MY LAST two columns described our agency's efforts to end walk-in premium payments on direct-bill accounts, freeing time for our employees to offer our clients other, more valuable service. Last month I explained how we began communicating to customers why it was not in their best interests to make direct-bill premium payments at our office. We were then ready for the final step in the process-establishing a "termination date" after which we would firmly discourage customers who still brought payments in person.

We were ready for the possibility that some customers might find our new policy inconvenient and thus take their business to another agency. In our initial assessment phase of this plan, we had determined that the loss of business would be tolerable even if all walk-in customers went elsewhere.

To begin the final phase of our plan, we displayed posters announcing that we would no longer maintain a "cash drawer" at the agency after July 1, and thus could not make change when people brought their premium payments in. After our cutoff date, all payments would need to be in the form of checks, money orders or exact change. We explained that part of our reasoning was a concern for the safety of our employees-a claim that gained credibility when we cited the robbery and murder of an insurance agent in the area who was leaving his agency with cash receipts. Every time we explained our new practice to a client in person, we also emphasized the importance of eliminating walk-in payments to allowing our agency to provide new and more useful services to clients.

Some clients responded by stating they had always brought in their payments in person, and would continue to do so because it was convenient for them. Others told us they understood our reasoning but wanted to keep bringing payments in until we "closed" the cash drawer, because change was hard for them to accept. And a small group of clients said they would find another agency if we didn't accept walk-in payments.

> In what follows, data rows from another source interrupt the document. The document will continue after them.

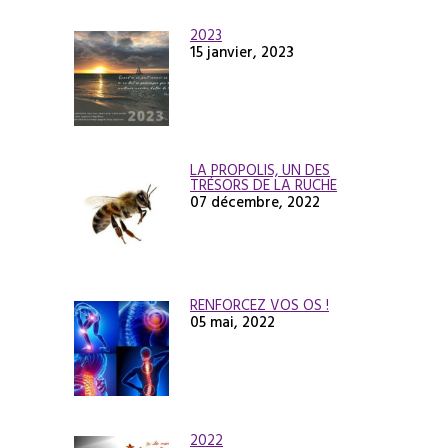
2023
15 janvier, 2023
LA PROPOLIS, UN DES
TRÉSORS DE LA RUCHE
07 décembre, 2022
RENFORCEZ VOS OS !
05 mai, 2022
2022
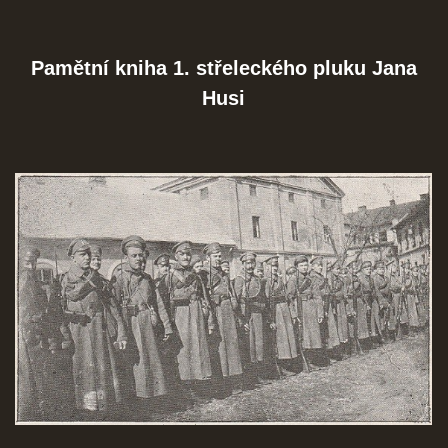
ČERNÁ KNIHA NACIONÁLNÍHO SOCIALISMU
Pamětní kniha 1. střeleckého pluku Jana
Husi
ZLOČINY NACIONÁLNÍHO SOCIALISMU: FAKTA
NÁVŠTĚVNÍ KNIHA
© 2026 eStránky.cz
|
RSS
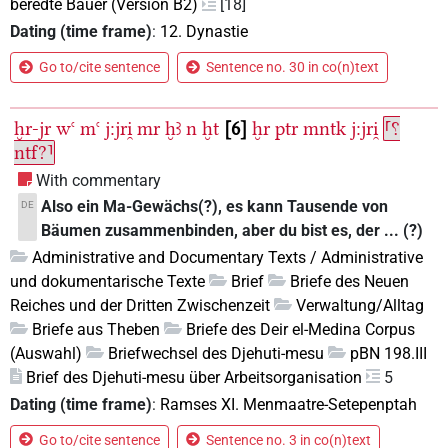
beredte Bauer (Version B2)
[18]
Dating (time frame)
:
12. Dynastie
Go to/cite sentence
Sentence no. 30 in co(n)text
ḫr-jr
wꜥ
mꜥ
j:jri̯
mr
ḫꜣ
n
ḫt
6
ḫr
ptr
mntk
j:jri̯
⸢⸮
ntf?⸣
With commentary
Also ein Ma-Gewächs(?), es kann Tausende von
DE
Bäumen zusammenbinden, aber du bist es, der ... (?)
Administrative and Documentary Texts / Administrative
und dokumentarische Texte
Brief
Briefe des Neuen
Reiches und der Dritten Zwischenzeit
Verwaltung/Alltag
Briefe aus Theben
Briefe des Deir el-Medina Corpus
(Auswahl)
Briefwechsel des Djehuti-mesu
pBN 198.III
Brief des Djehuti-mesu über Arbeitsorganisation
5
Dating (time frame)
:
Ramses XI. Menmaatre-Setepenptah
Go to/cite sentence
Sentence no. 3 in co(n)text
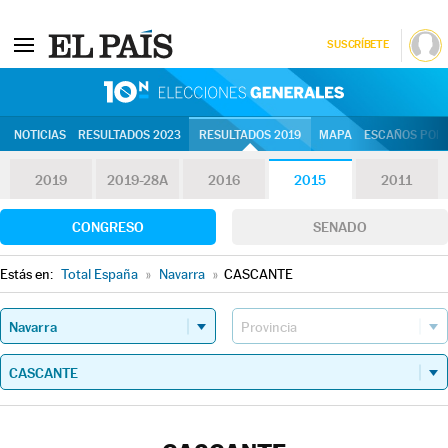
SUSCRÍBETE
10N | Eleccion
NOTICIAS
RESULTADOS 2023
RESULTADOS 2019
MAPA
ESCAÑOS POR 
2019
2019-28A
2016
2015
2011
CONGRESO
SENADO
Estás en:
Total España
»
Navarra
»
CASCANTE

As our cutoff date approached, we sent out a fourth newsletter to clients. The newsletter provided such tips as how to reduce auto insurance premiums by selecting higher deductibles, taking safe-driver courses and selecting autos that included certain safety devices that earned premium credits. The newsletter also included a reminder that direct-bill payments should be sent directly to the insurance company for quick posting and the greatest customer convenience.

On July 1, some customers came to our office to make cash payments, without exact change. Despite our year-long education effort, some clients apparently didn't believe we were serious. One client asked, "You don't even have a nickel for change?" When we said no, the client left, and came back later with the exact amount owed. I'm sure that news of our disappearing cash drawer spread quickly through the coffee shop next door.

The results of our process haven't been perfect, but they are encouraging: Through July, we've experienced a 15% drop in the number of walk-in payments, compared with our June numbers. But we're saving more time than that number alone would indicate. Fewer walk-in customers brought cash in July. An increased number brought money orders, which saved us the time of issuing and tracking an agency check. Also, a greater percentage of the payments were for Allstate and Progressive policies, which have "sweep" accounts. All we have to do is deposit the money and electronically notify the company.

Whenever clients bring payments to our office, we continue to remind them that the insurance company prefers to receive the payment directly, and we hand them another copy of our flier explaining the benefits of direct payment. We also instruct new customers to send payments directly to carriers, from the start of our relationship with them. We consider our process successful-so far. We've learned "turning off" walk-in payments on direct-bill accounts is an ongoing process requiring our continuing commitment. But it can be done.